Zach this is a great question. Thank You for asking it!
Brand recognition comes from first and foremost Being Remarkable. There are 3 key ways to be remarkable
1. Providing great value, 2) Customer satisfaction as You already do and 3) After purchase care.
It is the 3rd that makes You stand head and shoulders above others. And it is here that You now have to focus your branding efforts on. While it is always a good idea to do post-service surveys, what does that do for the customer? In the short term nothing. But being remarkable means on-going long term relationships. In such relationships:
a) You will provide instructions - via YouTube etc.- how items should be cared for. I have noticed that if You are not a builder etc. but an ordinary home-maker there is no information at all on how tiles or wood flooring etc should be best maintained.
b) Just before the expiration/ replacement date You contact past buyers to remind them that it is getting to the time for touch ups/ maintenance et cetera. This would be an excellent opportunity to give Special One Time Customer Discounts/ Offers/ An extra 2" paintbrush that sort of thing.
c) When new products and accessories come to the market -that will truly benefit past buyers -You let them know how X,Y,Z will improve the life-span and functionality of their products saving them money in the future
d) Get testimonials from Your happy customers
e) Partner with businesses and social / community organizations - who share your business' principles, ethics and values
d) Sponsor a cause You believe it.
e) If there is an equivalent of the BBB or ISO in your industry -get those designations and display them everywhere
f) Host do it yourself projects and get them shown on your local TV channels.
Hope these help!
Wishing You Well
Peace + Much Love
Since you're business is primarily a one-time buyer only, I would say that a referral program would be the best way to go. If your customers are satisfied with your products, they should have no problem spreading the word via word of mouth...if they're getting something in return. What you can offer for a referral fee is up to you, but it could be a cash payout, gift cards, or even a percentage off another purchase from you. That could also help get multiple purchases from the same client if they know they're getting a percentage off.

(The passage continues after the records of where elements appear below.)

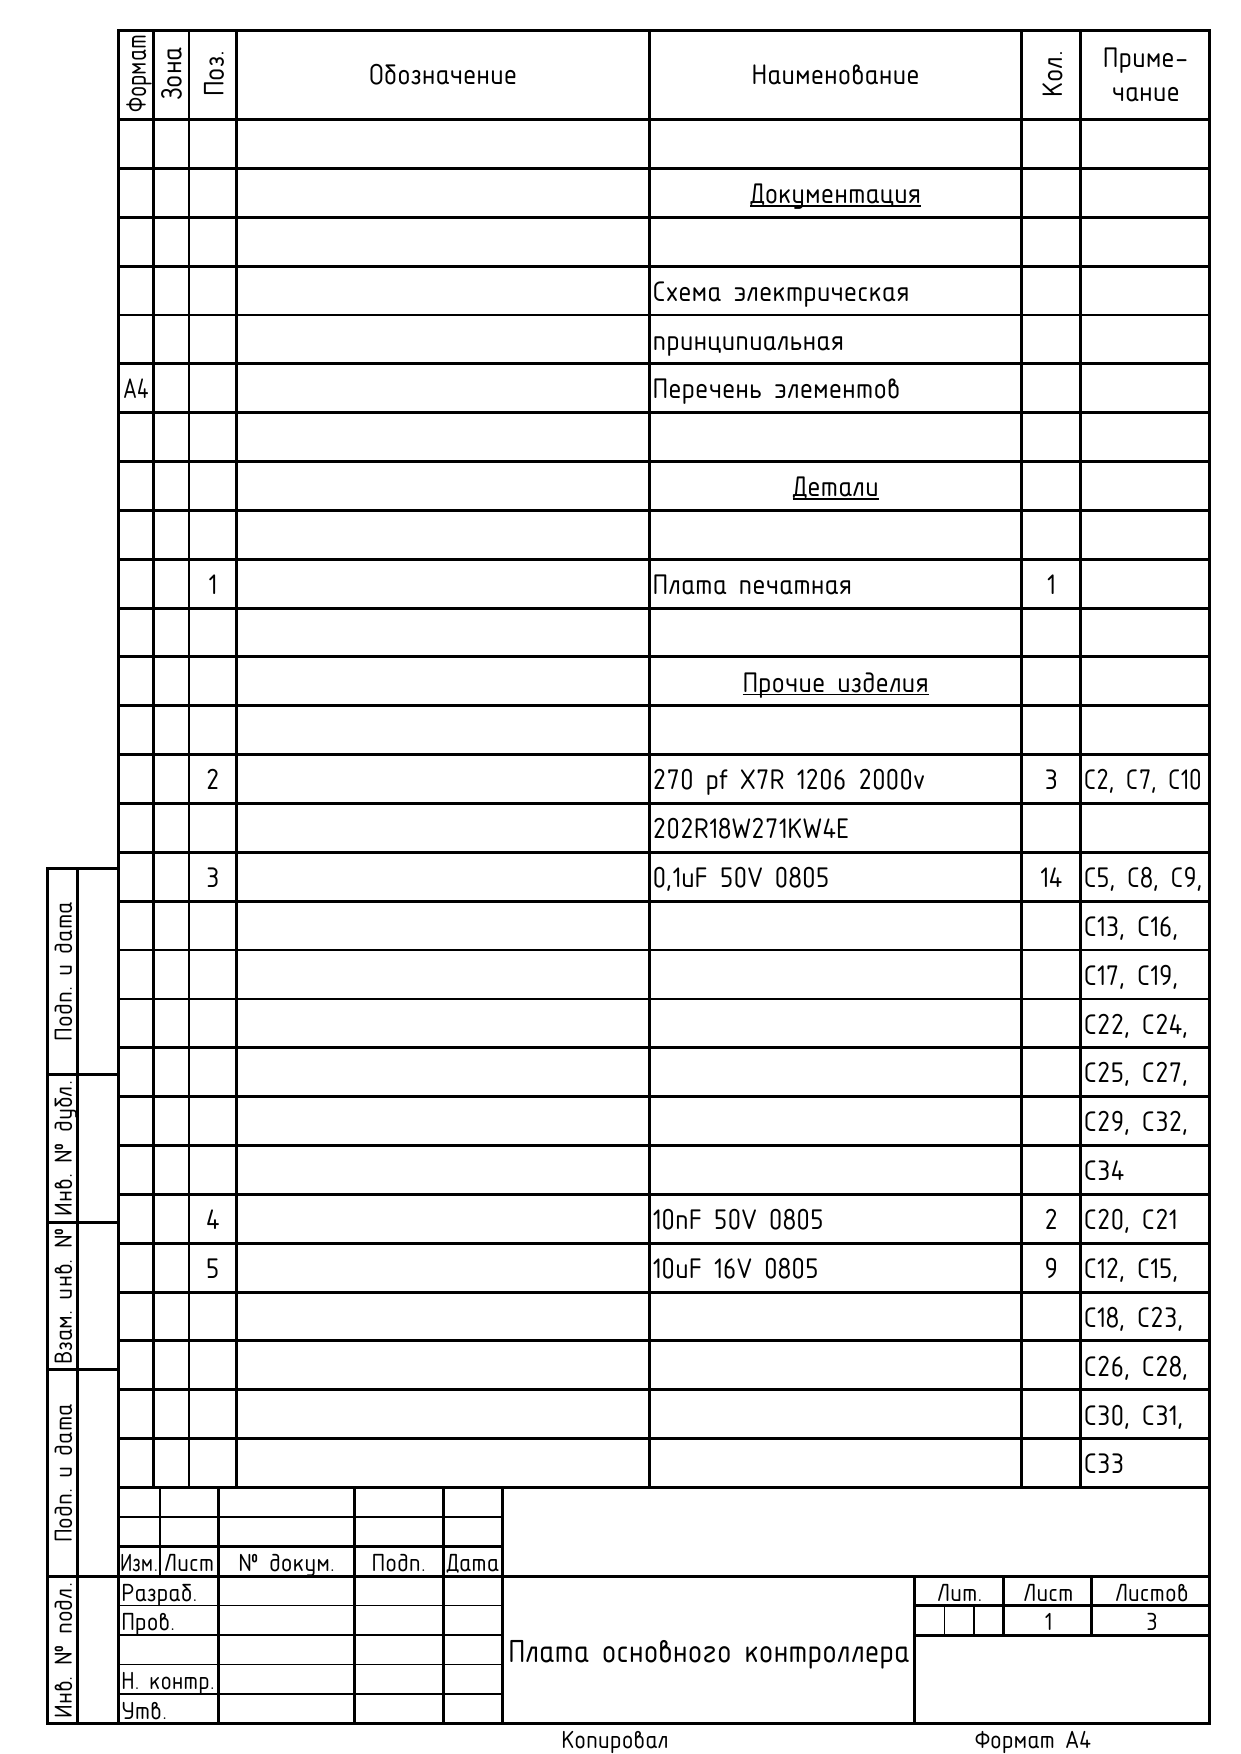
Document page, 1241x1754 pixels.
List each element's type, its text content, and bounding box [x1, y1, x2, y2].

table_cell [190, 903, 235, 948]
table_cell [651, 1342, 1020, 1388]
table_cell [238, 561, 648, 607]
table_cell [238, 805, 648, 851]
table_cell [651, 903, 1020, 948]
table_cell [118, 268, 152, 313]
table_cell [118, 854, 152, 900]
table_cell [190, 316, 235, 362]
table_cell [1082, 414, 1211, 460]
table_cell [155, 1196, 188, 1242]
table_cell [651, 1147, 1020, 1193]
table_cell [238, 268, 648, 313]
table_cell [190, 1147, 235, 1193]
table_cell [1082, 365, 1211, 411]
table_cell [1023, 903, 1079, 948]
table_cell [155, 951, 188, 997]
table_header Зона [155, 30, 188, 118]
table_cell [651, 1391, 1020, 1437]
table_cell [651, 610, 1020, 655]
table_cell [155, 1440, 188, 1486]
table_cell [238, 707, 648, 753]
table_cell Документация [651, 170, 1020, 216]
table_cell [1082, 512, 1211, 558]
table_cell [155, 805, 188, 851]
table_cell [155, 365, 188, 411]
table_cell C2, C7, C10 [1082, 756, 1211, 802]
table_cell [155, 219, 188, 264]
table_cell Схема электрическая [651, 268, 1020, 313]
table_cell [155, 316, 188, 362]
table_cell [1023, 1294, 1079, 1339]
table_cell [190, 512, 235, 558]
table_cell [190, 414, 235, 460]
table_cell C20, C21 [1082, 1196, 1211, 1242]
table_cell C26, C28, [1082, 1342, 1211, 1388]
table_cell [155, 1098, 188, 1144]
table_cell [1082, 805, 1211, 851]
table_cell [155, 121, 188, 167]
table_cell [190, 268, 235, 313]
table_cell [1023, 610, 1079, 655]
table_cell [238, 463, 648, 509]
table_cell 0,1uF 50V 0805 [651, 854, 1020, 900]
table_cell [155, 1049, 188, 1095]
table_cell 10nF 50V 0805 [651, 1196, 1020, 1242]
table_cell [155, 1147, 188, 1193]
table_cell [1082, 610, 1211, 655]
table_header Кол. [1023, 30, 1079, 118]
table_cell [155, 463, 188, 509]
table_cell [118, 170, 152, 216]
table_cell [119, 1049, 152, 1095]
table_cell [119, 1440, 152, 1486]
table_cell [238, 1196, 648, 1242]
table_cell [155, 512, 188, 558]
table_cell [1082, 170, 1211, 216]
table_cell [155, 903, 188, 948]
table_cell Прочие изделия [651, 658, 1020, 704]
table_cell [1023, 951, 1079, 997]
table_cell 202R18W271KW4E [651, 805, 1020, 851]
table_cell [1023, 1391, 1079, 1437]
table_cell 2 [190, 756, 235, 802]
table_cell [190, 1440, 235, 1486]
table_cell [155, 268, 188, 313]
table_cell принципиальная [651, 316, 1020, 362]
table_cell 9 [1023, 1245, 1079, 1291]
table_cell [1023, 463, 1079, 509]
table_cell [651, 951, 1020, 997]
table_cell [119, 1000, 152, 1046]
table_cell [118, 658, 152, 704]
table_cell [1082, 121, 1211, 167]
table_cell [190, 219, 235, 264]
table_cell [651, 1049, 1020, 1095]
table_cell [190, 658, 235, 704]
table_cell [190, 1000, 235, 1046]
table_cell [119, 1098, 152, 1144]
table_cell [119, 1196, 152, 1242]
table_cell C30, C31, [1082, 1391, 1211, 1437]
table_cell [155, 854, 188, 900]
table_cell [238, 365, 648, 411]
table_cell [238, 951, 648, 997]
table_cell [651, 1098, 1020, 1144]
table_cell [190, 951, 235, 997]
table_cell Перечень элементов [651, 365, 1020, 411]
table_cell [1082, 707, 1211, 753]
table_cell [238, 854, 648, 900]
table_cell [190, 610, 235, 655]
table_cell [238, 512, 648, 558]
table_cell [1023, 1147, 1079, 1193]
table_cell [155, 1000, 188, 1046]
table_cell [238, 756, 648, 802]
table_cell [155, 1391, 188, 1437]
table_cell Плата печатная [651, 561, 1020, 607]
table_cell [119, 903, 152, 948]
table_cell [190, 121, 235, 167]
table_cell [155, 1342, 188, 1388]
table_cell [1023, 365, 1079, 411]
table_cell [238, 1049, 648, 1095]
table_cell C33 [1082, 1440, 1211, 1486]
table_cell [1023, 414, 1079, 460]
table_cell [1023, 1049, 1079, 1095]
table_cell [1023, 219, 1079, 264]
table_cell [651, 707, 1020, 753]
table_cell 5 [190, 1245, 235, 1291]
table_cell [238, 1098, 648, 1144]
table_cell [155, 170, 188, 216]
table_header Обозначение [238, 30, 648, 118]
table_cell [119, 1147, 152, 1193]
table_cell [190, 1342, 235, 1388]
table_cell [238, 1147, 648, 1193]
table_cell [238, 1245, 648, 1291]
table_cell [651, 1000, 1020, 1046]
table_cell 10uF 16V 0805 [651, 1245, 1020, 1291]
table_cell [119, 1294, 152, 1339]
table_cell [1082, 561, 1211, 607]
table_cell [1023, 1440, 1079, 1486]
table_cell [119, 951, 152, 997]
table_cell [238, 610, 648, 655]
table_cell [190, 805, 235, 851]
table_cell [238, 1000, 648, 1046]
table_cell [190, 707, 235, 753]
table_cell [238, 219, 648, 264]
table_cell [238, 121, 648, 167]
table_cell [1082, 658, 1211, 704]
table_cell [118, 121, 152, 167]
table_cell [118, 512, 152, 558]
table_cell C22, C24, [1082, 1000, 1211, 1046]
table_cell [1023, 707, 1079, 753]
table_cell 14 [1023, 854, 1079, 900]
table_cell [651, 512, 1020, 558]
table_cell [1023, 1000, 1079, 1046]
table_cell [651, 414, 1020, 460]
table_cell [118, 561, 152, 607]
table_cell [238, 414, 648, 460]
table_cell [1023, 268, 1079, 313]
table_cell [1023, 121, 1079, 167]
table_cell [1082, 219, 1211, 264]
table_cell [190, 1049, 235, 1095]
table_cell 4 [190, 1196, 235, 1242]
table_cell 1 [1023, 561, 1079, 607]
table_header Приме- чание [1082, 30, 1211, 118]
table_cell [651, 121, 1020, 167]
table_cell [190, 463, 235, 509]
table_cell [155, 658, 188, 704]
table_cell [1082, 268, 1211, 313]
table_cell 1 [190, 561, 235, 607]
table_cell [155, 1245, 188, 1291]
table_cell [651, 1440, 1020, 1486]
table_cell [1023, 1098, 1079, 1144]
table_cell [190, 1391, 235, 1437]
table_cell [238, 1294, 648, 1339]
table_cell C29, C32, [1082, 1098, 1211, 1144]
table_cell [119, 1391, 152, 1437]
table_cell [118, 414, 152, 460]
table_cell [1023, 316, 1079, 362]
table_cell [238, 903, 648, 948]
table_cell [155, 756, 188, 802]
table_cell [155, 707, 188, 753]
table_cell C12, C15, [1082, 1245, 1211, 1291]
table_cell [1082, 316, 1211, 362]
table_cell 3 [1023, 756, 1079, 802]
table_cell [238, 1342, 648, 1388]
table_header Формат [118, 30, 152, 118]
table_cell [118, 610, 152, 655]
table_cell [190, 365, 235, 411]
table_cell C5, C8, C9, [1082, 854, 1211, 900]
table_cell C34 [1082, 1147, 1211, 1193]
table_cell [119, 1245, 152, 1291]
table_header Наименование [651, 30, 1020, 118]
table_cell [155, 414, 188, 460]
table_cell [118, 707, 152, 753]
table_cell [155, 1294, 188, 1339]
table_cell [155, 610, 188, 655]
table_cell [1023, 1342, 1079, 1388]
table_cell [238, 1440, 648, 1486]
table_cell [190, 1098, 235, 1144]
table_cell C17, C19, [1082, 951, 1211, 997]
table_cell [118, 316, 152, 362]
table_cell C13, C16, [1082, 903, 1211, 948]
table_cell [238, 1391, 648, 1437]
table_cell [1023, 512, 1079, 558]
table_cell [1082, 463, 1211, 509]
table_cell [238, 170, 648, 216]
table_cell [118, 219, 152, 264]
table_cell [1023, 658, 1079, 704]
table_cell [651, 1294, 1020, 1339]
table_cell [118, 463, 152, 509]
table_cell C25, C27, [1082, 1049, 1211, 1095]
table_cell [238, 658, 648, 704]
table_cell 3 [190, 854, 235, 900]
table_cell [190, 170, 235, 216]
table_cell 270 pf X7R 1206 2000v [651, 756, 1020, 802]
table_cell A4 [118, 365, 152, 411]
table_cell C18, C23, [1082, 1294, 1211, 1339]
table_cell 2 [1023, 1196, 1079, 1242]
table_cell [155, 561, 188, 607]
table_cell [651, 219, 1020, 264]
table_header Поз. [190, 30, 235, 118]
table_cell [190, 1294, 235, 1339]
table_cell [119, 1342, 152, 1388]
table_cell [1023, 170, 1079, 216]
table_cell [118, 805, 152, 851]
table_cell Детали [651, 463, 1020, 509]
table_cell [238, 316, 648, 362]
table_cell [1023, 805, 1079, 851]
table_cell [118, 756, 152, 802]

My business and your business alike, referral business I probably the biggest driving factor of the business. Awesome referrals make the business. Knowing this, each time you pursue a job, from beginning to end the process must be as seemless and flawless as possible. If the product is good it will be passed along by word of mouth and that is how the brand recognition will grow!
If the customer comes to you only once in their lifetime, then I guess the best way to do it is divide the product and make it a line of product (if possible). That way the customer can come to you again and will remember you for the next time.

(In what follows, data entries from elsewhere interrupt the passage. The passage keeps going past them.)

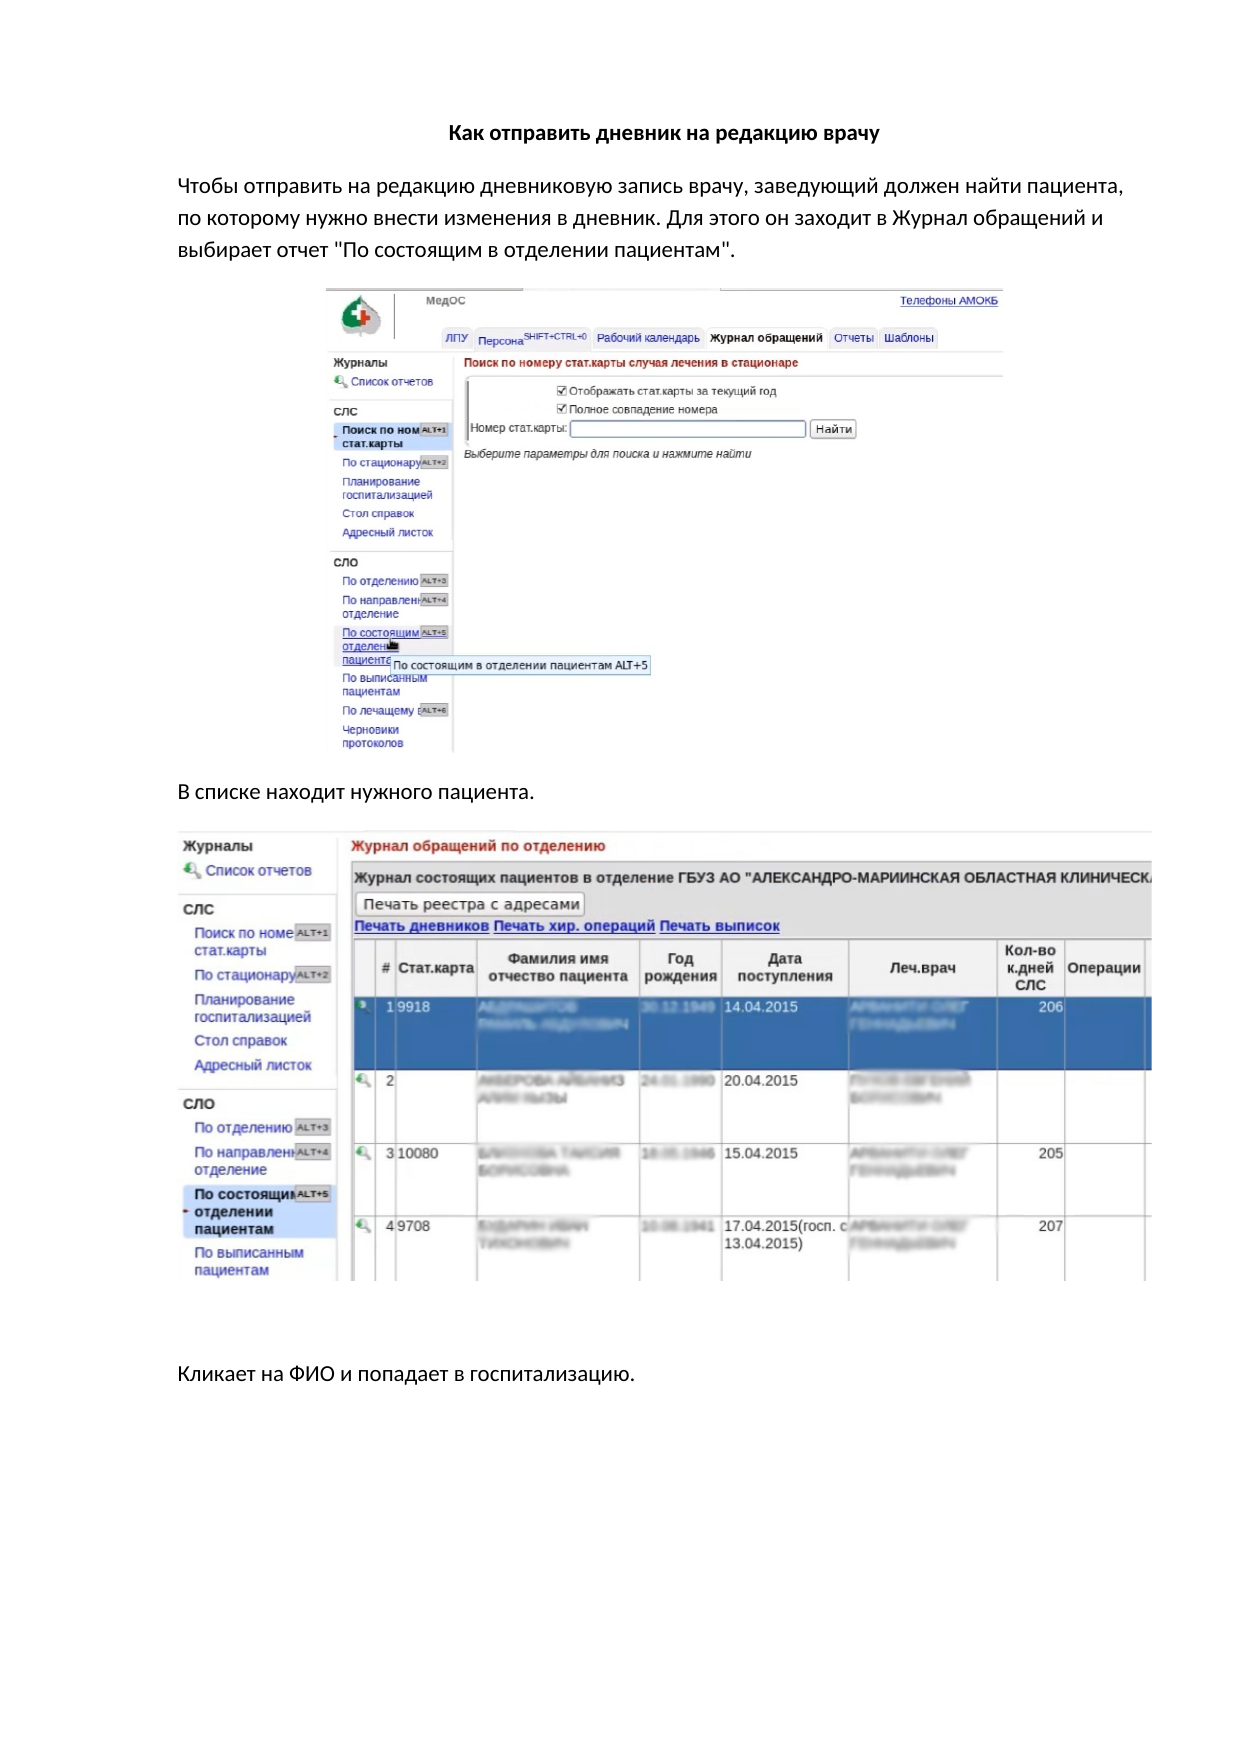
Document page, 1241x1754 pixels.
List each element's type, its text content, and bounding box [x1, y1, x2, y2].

text Чтобы отправить на редакцию дневниковую запись врачу, заведующий должен найти пациента, по которому нужно внести изменения в дневник. Для этого он заходит в Журнал обращений и выбирает отчет "По состоящим в отделении пациентам". [177, 171, 1152, 263]
text Как отправить дневник на редакцию врачу [177, 118, 1152, 146]
text В списке находит нужного пациента. [177, 777, 1152, 806]
text Кликает на ФИО и попадает в госпитализацию. [177, 1359, 1152, 1387]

Make the Interaction with customer so powerful so that they themselves promote you (There is no better publicity than the word of mouth). The 7p's of Marketing has People in there, so make sure to have right people to deal with customers who will make it a best experience for your customers. However, if you cant divide the product in parts this becomes kind of useless
If your product has something to do with designing than, try to participate in Industry promotion events and work real hard to launch the concepts. This gives you a quick start.
Plus ofcourse the social Media is always an option to stay in touch. The right feeds and customers will never spam you.
If you can mention more details, I can surely give more input.
For any brand to maintain brand awareness, I think that consistent interaction with the target audience through either social media or email will suffice. While I'm not so much an expert in marketing, my experience has lead me to believe that these digital platforms like Facebook and Twitter have allowed brands to have a more personal outreach to their audiences. Even other platforms like Instagram and Pintrest have been taken advantage of for this exact purpose. In addition to that, blogging has been a great way for brands to help educate and stimulate future brand-to-consumer interaction.
Keep your audience engaged with you, and remind them of why your brand is good for them through consistent, brand-unique messaging.